Alguns dessas publicações em que participa são das mais denotadas no estudo antropológico e arqueológico, como “Society for American Archaeology Archaeological Record”, “Journal of Archaeological Science”, “Latin American Antiquity”, “Science Advances” e “Current Anthropology”. Para além deste acervo da sua autoria, no qual se conta uma centena de artigos, lançou uma dezena de livros, e permanece como membro consultivo de uma das principais fundações de investigação arqueológica, a Wenner-Gren Foundation. Atualmente, permanece como estudioso nos Himalaias, em especial no Nepal, sendo apoiado pela National Geographic Society. Numa equipa multidisciplinar, que incorpora historiadores, alpinistas, cientistas e arqueólogos, são vários os artefactos que foram descobertos, e que remontam para mais de três mil anos de História. O próprio estudo do ADN dos fragmentos encontrados de antigos povoadores do lugar é uma prioridade no entendimento dessas populações, procurando vários meios de comunicação para a difusão daquilo que é o estudo das lembranças e dos túmulos tibetanos.
Numa das expedições que fez na Etiópia, em 1974, numa fase conturbada socialmente, o arqueólogo foi feito refém ao lado de um membro da sua equipa de investigação, após não acatar avisos de uns populares na zona em que iriam trabalhar. Não obstante, conseguiram escapar da turbulência popular, que passou a compreender e a sentir com especial compaixão quando passou a escavar nos Himalaias, razão pela qual ostenta duas tatuagens nos seus antebraços. As duas referem-se a símbolos de compaixão infinita (laço infinito) e à apreciação dos ciclos de vida da humanidade (roda de Dharma). Tentando não definir uma posição politizada, procurou, com o seu trabalho, preservar e valorizar a cultura tibetana, mesmo com uma conduta investigativa eticamente adequada e sustentada. O seu ativismo, embora moderado, nunca deixou de se denotar, fruto da emotividade que coloca nos seus empreendimentos, não se esquecendo que trabalha ao lado de pessoas, sobre pessoas, para as pessoas. Em destaque, estão as comunidades locais, que recebem a intrusão investigativa do arqueólogo, contrastando com várias questões e ideias daquelas que o académico traz para o terreno.

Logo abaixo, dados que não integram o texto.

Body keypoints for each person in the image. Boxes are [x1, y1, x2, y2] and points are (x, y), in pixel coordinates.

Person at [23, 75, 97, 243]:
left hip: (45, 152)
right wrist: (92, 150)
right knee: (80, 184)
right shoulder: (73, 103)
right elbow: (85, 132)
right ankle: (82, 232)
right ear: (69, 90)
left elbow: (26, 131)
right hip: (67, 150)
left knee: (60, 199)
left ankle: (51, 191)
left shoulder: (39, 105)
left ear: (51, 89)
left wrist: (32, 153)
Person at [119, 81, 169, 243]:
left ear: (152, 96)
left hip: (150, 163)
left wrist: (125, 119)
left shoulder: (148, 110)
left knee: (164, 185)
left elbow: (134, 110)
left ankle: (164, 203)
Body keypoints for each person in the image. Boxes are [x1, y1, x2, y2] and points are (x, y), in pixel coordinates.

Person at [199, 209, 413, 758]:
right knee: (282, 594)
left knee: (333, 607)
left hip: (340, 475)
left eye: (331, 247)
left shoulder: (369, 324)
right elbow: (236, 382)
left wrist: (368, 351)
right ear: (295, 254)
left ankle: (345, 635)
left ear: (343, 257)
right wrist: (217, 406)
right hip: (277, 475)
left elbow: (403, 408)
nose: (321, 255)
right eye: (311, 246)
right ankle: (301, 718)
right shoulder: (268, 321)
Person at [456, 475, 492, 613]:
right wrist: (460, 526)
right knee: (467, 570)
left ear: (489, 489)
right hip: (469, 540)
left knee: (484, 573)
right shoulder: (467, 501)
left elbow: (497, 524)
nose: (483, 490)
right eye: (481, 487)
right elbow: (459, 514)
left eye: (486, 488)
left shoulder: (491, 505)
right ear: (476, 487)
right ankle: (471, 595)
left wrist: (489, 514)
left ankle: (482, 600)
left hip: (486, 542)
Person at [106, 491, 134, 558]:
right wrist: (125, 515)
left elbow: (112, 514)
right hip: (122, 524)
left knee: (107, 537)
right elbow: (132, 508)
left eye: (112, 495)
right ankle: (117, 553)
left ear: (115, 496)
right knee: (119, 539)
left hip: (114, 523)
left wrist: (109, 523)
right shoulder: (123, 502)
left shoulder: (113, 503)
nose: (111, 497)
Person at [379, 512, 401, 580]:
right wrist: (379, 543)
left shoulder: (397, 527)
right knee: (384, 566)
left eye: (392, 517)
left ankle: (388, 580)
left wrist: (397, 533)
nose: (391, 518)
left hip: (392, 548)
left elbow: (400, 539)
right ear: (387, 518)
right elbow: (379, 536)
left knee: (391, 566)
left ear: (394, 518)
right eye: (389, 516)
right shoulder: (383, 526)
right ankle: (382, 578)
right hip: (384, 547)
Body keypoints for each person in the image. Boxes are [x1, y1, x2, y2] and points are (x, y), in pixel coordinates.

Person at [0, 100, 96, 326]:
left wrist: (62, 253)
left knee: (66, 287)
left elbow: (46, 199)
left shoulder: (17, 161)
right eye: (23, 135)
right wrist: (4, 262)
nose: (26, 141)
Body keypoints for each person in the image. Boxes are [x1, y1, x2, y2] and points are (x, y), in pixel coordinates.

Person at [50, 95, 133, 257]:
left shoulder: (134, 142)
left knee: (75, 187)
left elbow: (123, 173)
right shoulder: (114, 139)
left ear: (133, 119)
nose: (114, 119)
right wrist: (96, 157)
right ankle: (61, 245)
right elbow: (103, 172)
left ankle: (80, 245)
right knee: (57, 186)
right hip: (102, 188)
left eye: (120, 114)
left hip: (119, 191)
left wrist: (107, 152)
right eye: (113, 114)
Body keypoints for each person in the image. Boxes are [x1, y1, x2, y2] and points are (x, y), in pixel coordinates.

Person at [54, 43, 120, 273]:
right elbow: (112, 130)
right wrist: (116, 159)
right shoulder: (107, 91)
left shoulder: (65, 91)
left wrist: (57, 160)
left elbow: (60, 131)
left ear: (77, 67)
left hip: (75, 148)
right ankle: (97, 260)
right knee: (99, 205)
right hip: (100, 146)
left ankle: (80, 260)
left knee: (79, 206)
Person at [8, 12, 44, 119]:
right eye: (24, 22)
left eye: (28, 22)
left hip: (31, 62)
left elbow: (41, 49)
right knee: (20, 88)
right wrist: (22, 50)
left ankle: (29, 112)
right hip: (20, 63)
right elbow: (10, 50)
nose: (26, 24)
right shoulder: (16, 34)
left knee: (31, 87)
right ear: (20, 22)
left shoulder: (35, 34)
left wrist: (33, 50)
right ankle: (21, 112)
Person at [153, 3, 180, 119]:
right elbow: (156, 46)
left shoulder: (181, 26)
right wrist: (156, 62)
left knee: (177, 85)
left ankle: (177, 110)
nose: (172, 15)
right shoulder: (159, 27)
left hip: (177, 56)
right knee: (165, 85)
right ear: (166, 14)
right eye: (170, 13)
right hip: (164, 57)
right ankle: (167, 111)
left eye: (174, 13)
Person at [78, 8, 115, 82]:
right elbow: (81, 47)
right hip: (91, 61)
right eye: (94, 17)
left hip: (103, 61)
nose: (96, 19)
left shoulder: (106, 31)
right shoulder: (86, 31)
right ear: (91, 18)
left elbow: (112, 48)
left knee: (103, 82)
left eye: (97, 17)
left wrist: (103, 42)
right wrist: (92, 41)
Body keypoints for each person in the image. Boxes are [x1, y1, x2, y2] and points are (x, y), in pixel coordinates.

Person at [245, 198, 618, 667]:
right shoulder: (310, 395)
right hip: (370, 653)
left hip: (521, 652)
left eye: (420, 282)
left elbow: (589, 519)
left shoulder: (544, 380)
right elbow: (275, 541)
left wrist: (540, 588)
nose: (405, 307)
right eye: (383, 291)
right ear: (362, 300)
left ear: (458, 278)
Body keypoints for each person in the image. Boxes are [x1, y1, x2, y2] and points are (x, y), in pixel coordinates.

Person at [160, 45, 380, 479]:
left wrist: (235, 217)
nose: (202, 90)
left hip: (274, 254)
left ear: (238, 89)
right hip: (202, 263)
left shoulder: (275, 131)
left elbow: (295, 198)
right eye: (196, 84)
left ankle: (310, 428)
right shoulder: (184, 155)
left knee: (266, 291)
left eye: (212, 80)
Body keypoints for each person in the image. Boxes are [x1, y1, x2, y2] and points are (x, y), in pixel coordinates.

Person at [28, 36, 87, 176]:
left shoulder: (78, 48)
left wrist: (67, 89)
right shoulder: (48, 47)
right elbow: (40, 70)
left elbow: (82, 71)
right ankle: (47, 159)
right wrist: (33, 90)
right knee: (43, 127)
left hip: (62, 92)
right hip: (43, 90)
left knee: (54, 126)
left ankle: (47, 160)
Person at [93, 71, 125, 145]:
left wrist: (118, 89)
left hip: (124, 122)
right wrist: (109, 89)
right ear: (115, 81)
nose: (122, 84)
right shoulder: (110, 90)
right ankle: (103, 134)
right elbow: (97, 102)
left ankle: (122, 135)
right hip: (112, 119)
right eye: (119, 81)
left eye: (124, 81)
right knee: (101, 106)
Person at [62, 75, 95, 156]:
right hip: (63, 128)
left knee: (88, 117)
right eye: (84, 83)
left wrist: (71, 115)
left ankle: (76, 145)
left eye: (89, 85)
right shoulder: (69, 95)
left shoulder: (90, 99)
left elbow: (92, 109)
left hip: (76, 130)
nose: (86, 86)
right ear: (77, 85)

Para lá das investigações e dos resultados, ficam as experiências. É nessa sequência tão singular que o norte-americano, abdicando da comodidade hoteleira, dormita(va) entre as famílias da região em que trabalha(va). Também isso é parte do estudo, mas, essencialmente, suporte para a criação de amizades e de memórias, que vai relembrando e revivendo consoante volta aos lugares. Entre essas, ficou um peruano chamado Albino, a quem atribuiu a alcunha de “MacGyver dos Andes”, e que o ajudou, com o recurso a uma faca, um martelo e uma rocha, a ajustar o alinhamento dos pneus do camião em que circulavam. Experiências que dão a volta ao globo, e que reforçam o sentido de uma vida multicultural e privilegiada.
O próprio semblante de Mark Aldenderfer, de cabelo longo e de barba grisalha, para além de tatuagens budistas, é diferenciado, tornando-se bem-recebido por aqueles que, nos remotos lugares onde se debruça nas escavações e investigações, vão vivendo o seu quotidiano. As interações com estes tornam-se primordiais no trabalho que faz, no entender dos costumes e tradições, num pendor de igualdade e de diversidade de culturas e de identidades, de mediar eventuais conflitos e de reunir passado e presente. Com o seu espírito de descoberta e de apreço pelo passado, sente-se no seu expoente, na sua essência, no terreno, na exploração do que foi naquilo que é, para o que virá a ser.